Après Das sulzburger Feld en Allemagne qui évoque l'extermination de la population juive d'un petit village pendant le nazisme, après le Japon, puis récemment le Cameroun à Ngaoundéré et le Canada, les colonnes archaïques et noires de ses installations prennent maintenant possession du musée des beaux-arts. Simples troncs d'arbres ardennais choisis par l'artiste et sobrement dégrossis à la tronçonneuse, elles se dressent en groupe dans la cour et au bord du parking jouxtant le bâtiment. Semblant calcinées ( grâce à la créosote, traitement utilisé pour leur conservation en plein-air), elles dialoguent avec les murs gris et fissurés d'un musée devenu lui-même élément de l'installation. Détourné de sa vocation première, ce dernier n'est plus seulement l'écrin qui conserve et présente les œuvres d'art. L'imbrication des figures totémiques au centre des bâtiments suggère la possible ouverture de la cour aux rues avoisinantes qui autorise enfin le dialogue avec la vie de la cité. Axe, titre de la démarche, s'apparente en fait à un lien qui rend le musée acteur entre le passage Jadart et la rue Libergier, le lien possible entre la rue de Vesle et le parvis de cathédrale - le lien avec le futur.
« La forme ébauchée, primitive, bien que familière est la projection de nos obsessions et de nos peurs collectives . Parce que noires et muettes, elles appartiennent au monde des rêves et des cauchemars nous pouvons voir en elles les victimes de l'Histoire… (Ibid, p14)» Qu'incarnent donc ces figures archaïques destinées à apprivoiser la « malédiction » qui pèse sur le musée ? Rappellent-elles, par exemple, que, dès le début de la Grande Guerre, les bombes avaient éventré le bâtiment qui venait d'être inauguré ( 1913). On ne peut oublier que, depuis le XIXème siècle, les Rémois attendaient un vrai musée, les collections de la ville restant présentées au premier étage de l'Hôtel de Ville. Malheureusement, leur satisfaction fut de courte durée et le musée ne put retrouver, depuis la guerre, la place qu'il méritait à un niveau national.
Christian Lapie met en scène un rite incarné par un défilé qui transperce radicalement le musée et qui finit à la périphérie du parking, dans le quotidien le plus banal des habitants de la ville. Possible écho contemporain, comme le note Philippe Piguet, de L'Enterrement à Ornans de Courbet(Philippe Piguet, Christian Lapie - Mémoire et histoire, Le Collège Editions/ FRAC Champagne-Ardenne, Reims, 1999, p 14) ou, peut-être aussi, des Bourgeois de Calais de Rodin, les figures noires, qui composent Axe , trouvent naturellement leur place dans le fil de l'histoire : trois défilés qui défient la seule réalité, trois démarches marquées par le monumental, l'intemporel et l'emploi de la figure humaine en tant que module spatial.

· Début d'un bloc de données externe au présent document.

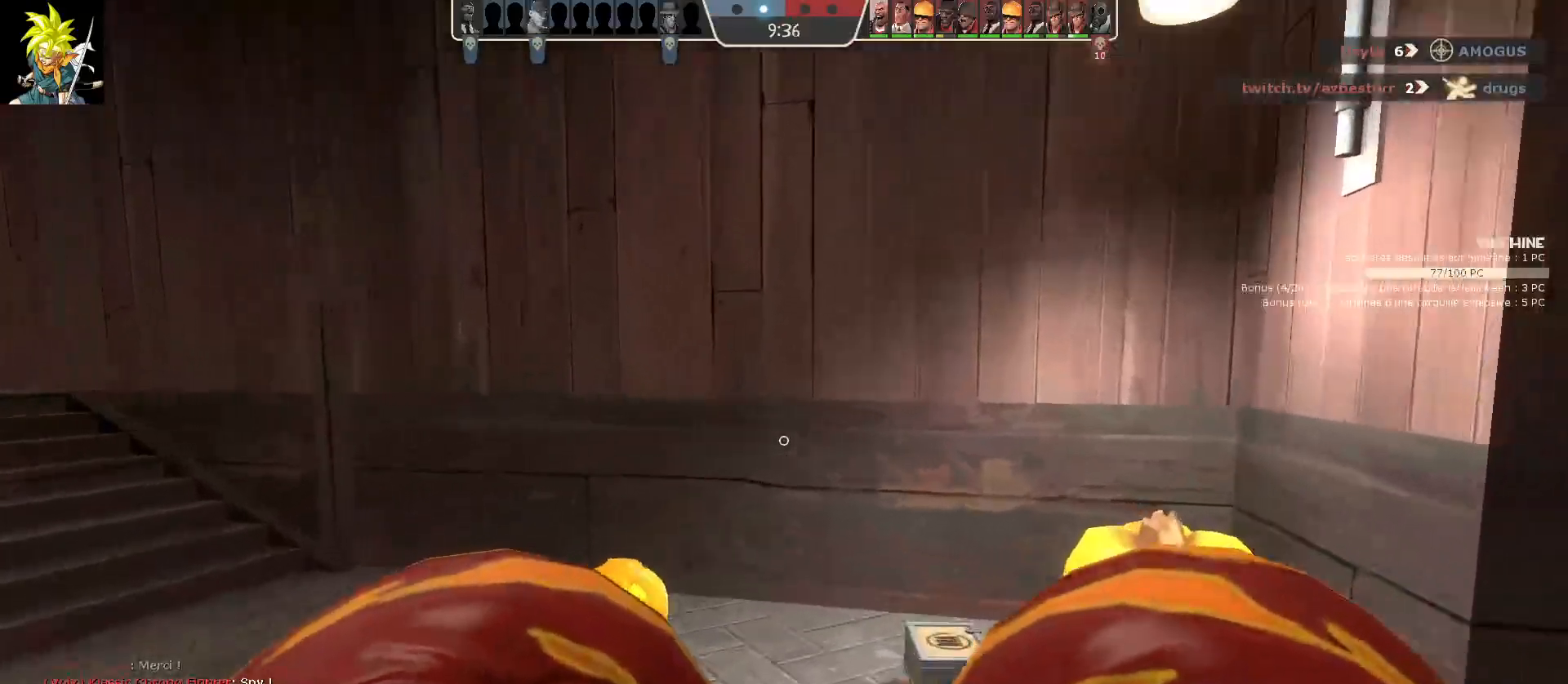
{"keys": [], "mouse": [], "events": [[33, "d", "down"], [133, "mouse_right", "down"], [267, "mouse_right", "up"], [433, "d", "up"]]}
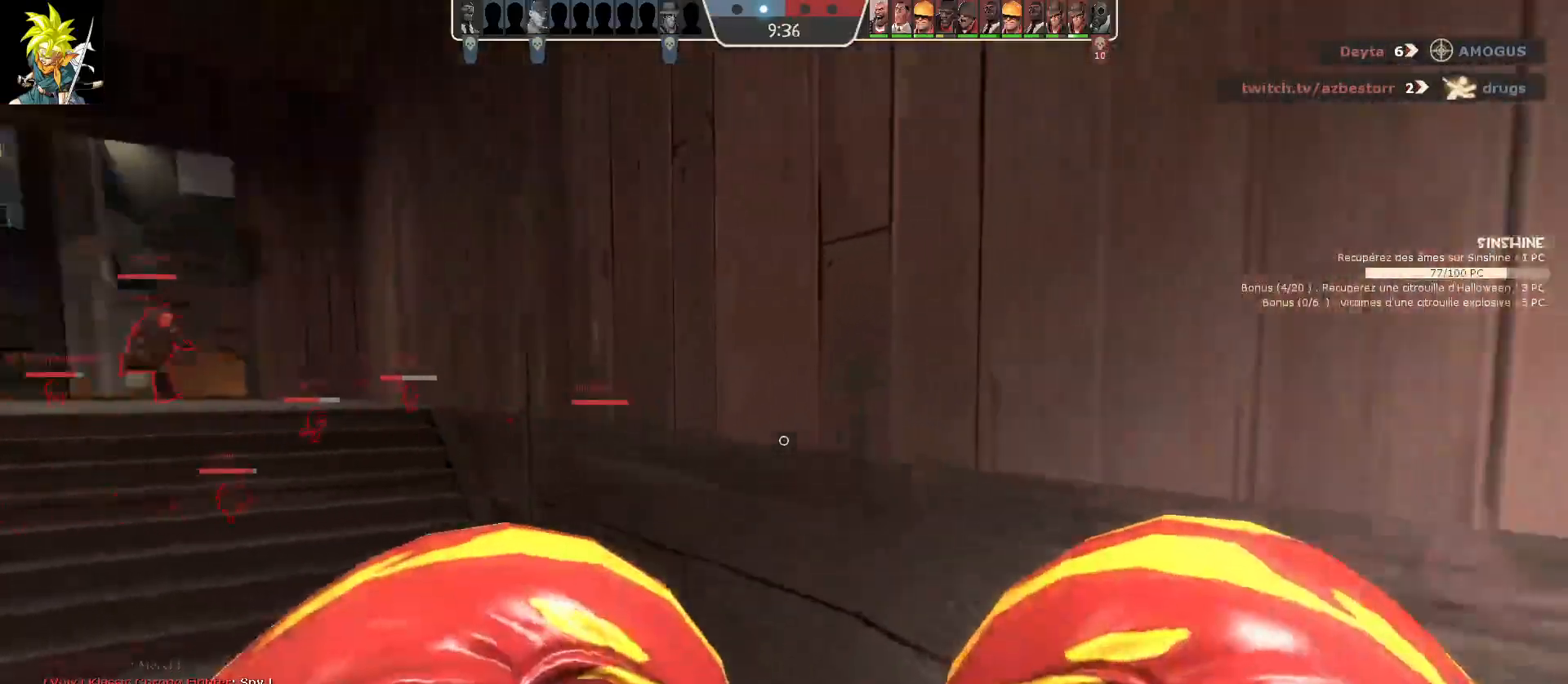
{"keys": [], "mouse": [], "events": []}
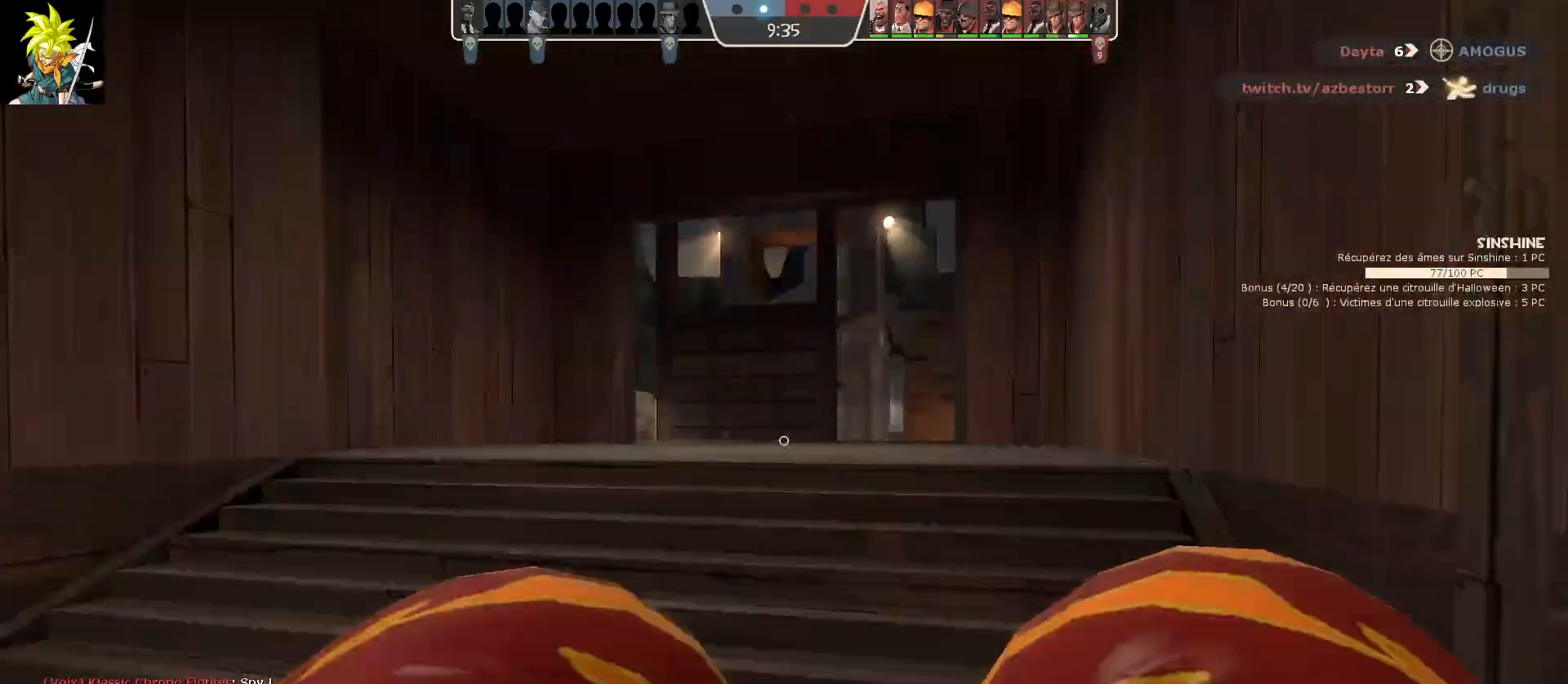
{"keys": [], "mouse": [], "events": []}
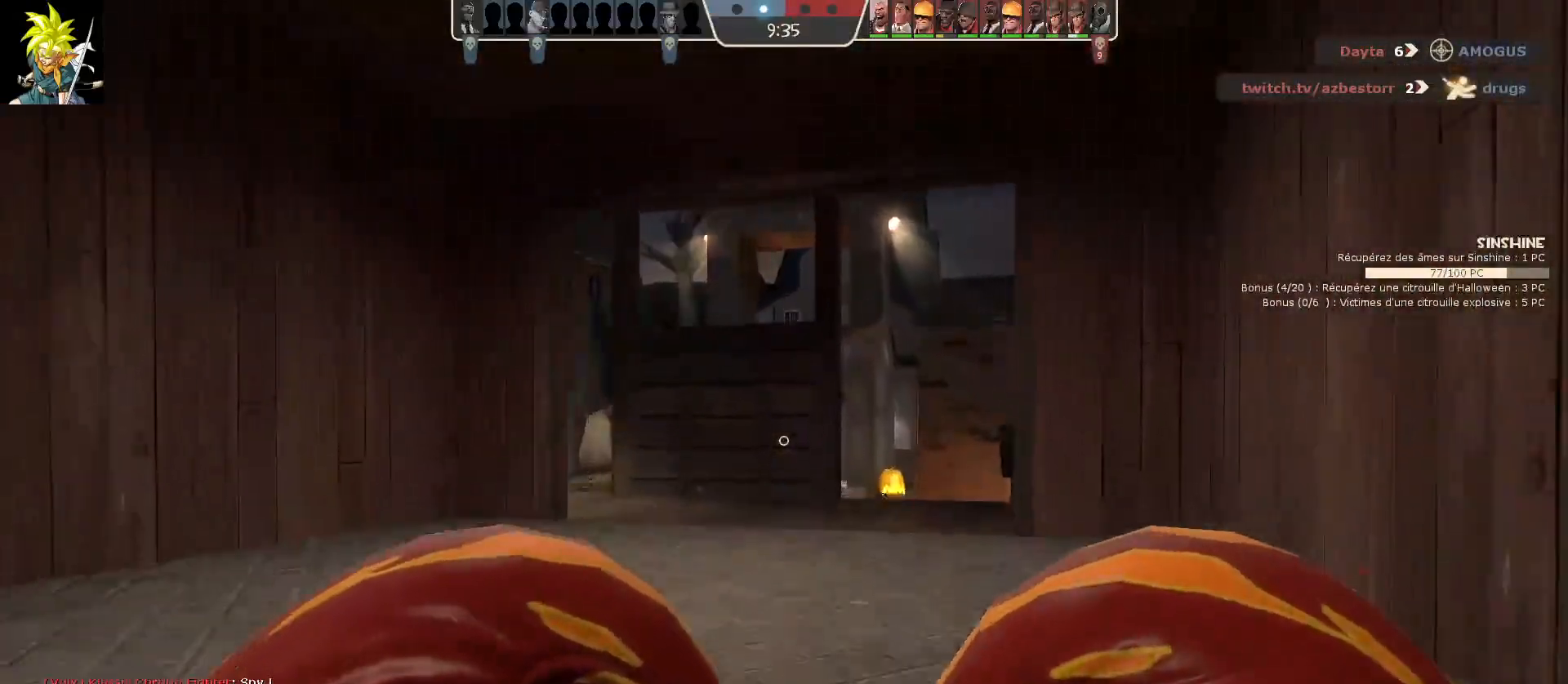
{"keys": [], "mouse": [], "events": []}
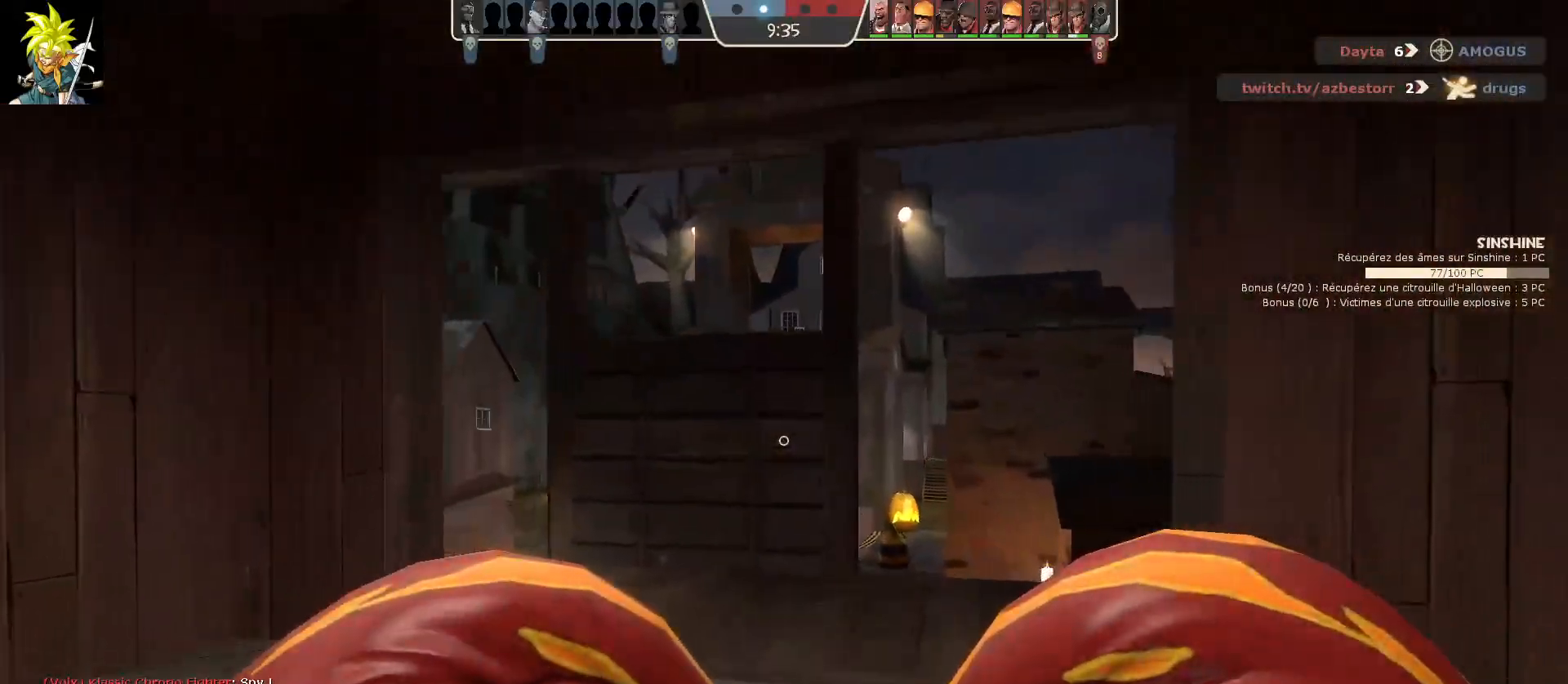
{"keys": [], "mouse": [], "events": []}
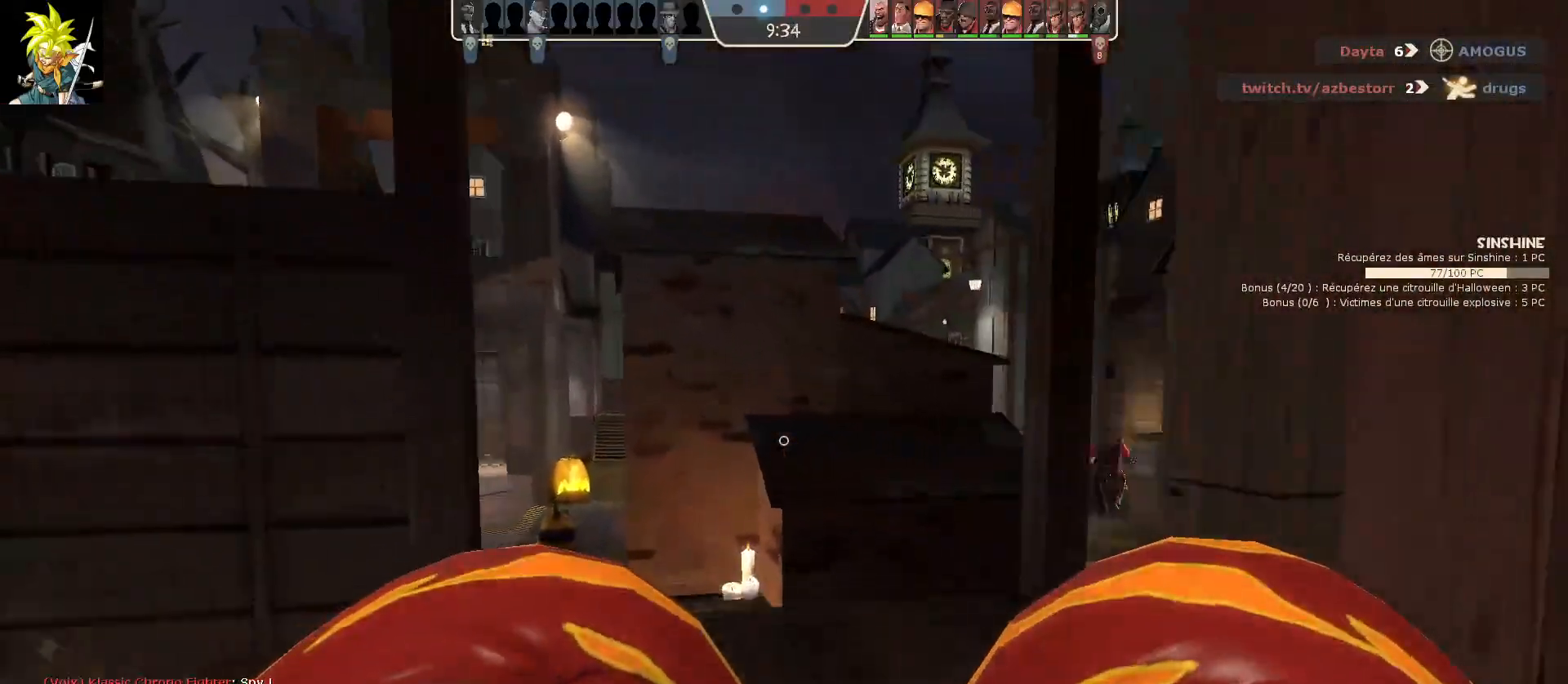
{"keys": [], "mouse": [], "events": []}
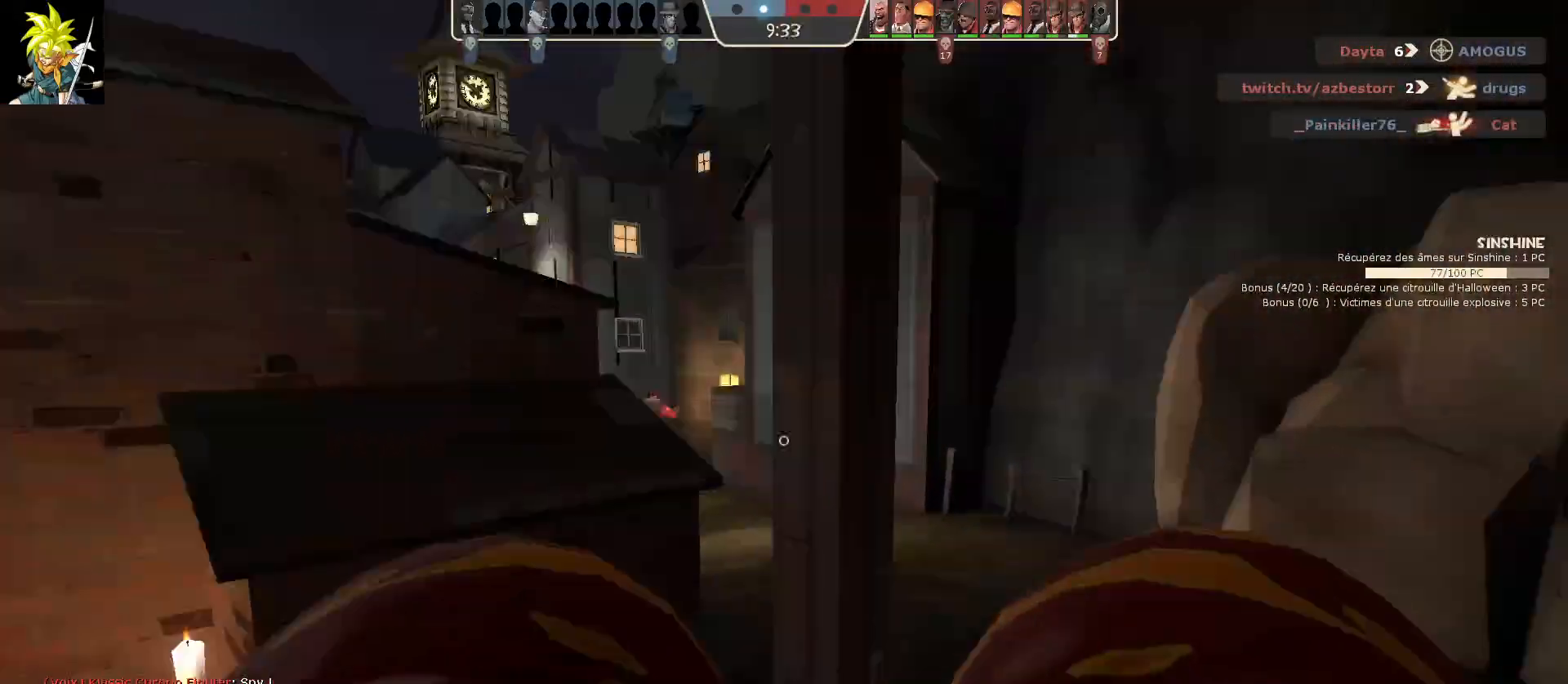
{"keys": [], "mouse": [], "events": [[117, "q", "down"], [300, "q", "up"]]}
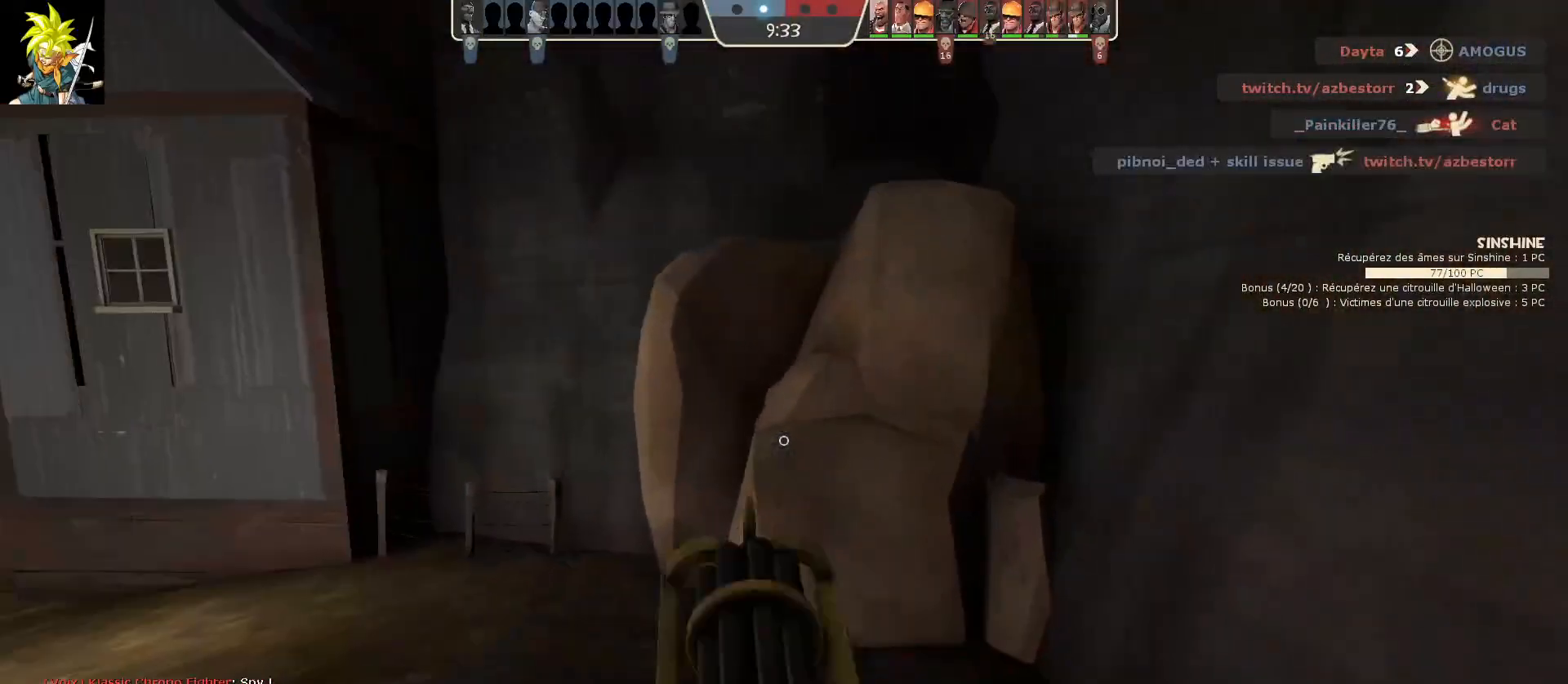
{"keys": [], "mouse": [], "events": []}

Il est important de rappeler que ces spectres ont pris place dans l'univers de l'artiste à l'issue d'un premier projet commandé dès 1992 par la Ville de Reims pour la salle de la signature de la reddition allemande située au Musée de la Reddition. Christian Lapie, après avoir été peintre - en témoigne l'exposition au Palais du Tau en 1989(Mario Reis Christian Lapie, exposition au Palais du Tau, juin/ juillet, Reims, 1989) -, s'intéresse au volume : il crée une table grandeur nature en béton rose, couverte d'empreintes de jouets guerriers d'enfants et de morceaux de fer incrustés. War Game ouvre donc la voie d'une nouvelle démarche qui trouve maintenant sa place à un niveau international au fil de projets de plus en plus ambitieux. Depuis, ses installations hantent certains lieux à Reims et aux alentours : dans les jardins privés ou récemment, en juin 2000, au Manège de Reims, scène nationale, dans le cadre d'une démarche avec le chorégraphe Hervé Diasnas - création qui détourne résolument la place traditionnelle du spectateur lui-même mis en mouvement dans l'espace scénique
Ainsi, après War Game, est né à Reims un langage universel sur la mémoire des lieux. La table rose, qui symbolise le feu et le sang de la guerre, matérialise la violence qui accompagne la démarche actuelle de l'artiste dont les « assistants » sont la hache, la tronçonneuse et le feu. Ses figures sont nées du feu dans le sillage de Bachelard qui écrivait: « Pour un chimiste comme pour un philosophe, pour un homme instruit comme pour un rêveur, le feu se substantifie si facilement qu'on l'attache aussi bien au vide qu'au plein(Bachelard, La Psychanalyse du feu, Folio, 1994, p 112) ». Leur présence physique ne sert qu'à mieux mettre en évidence l'invisible qui existe entre elles et le lieu dans lequel elles s'inscrivent. Par cette installation, le musée trouve de nouveaux repères, des bornes, qui le conduisent à s'interroger sur sa place dans la ville. « J'ai un rôle de révélateur » explique enfin Lapie dont l'acte créateur se mêle parfois aux décisions politiques pour ébranler des territoires figés. La destruction récente, seulement quelques mois après leur conception, de l'installation de Ngaoundéré au Cameroun par le nouveau maire est un acte de vandalisme qui prouve la justesse de l'engagement de l'artiste dont le matériau privilégié est l'inconscient collectif.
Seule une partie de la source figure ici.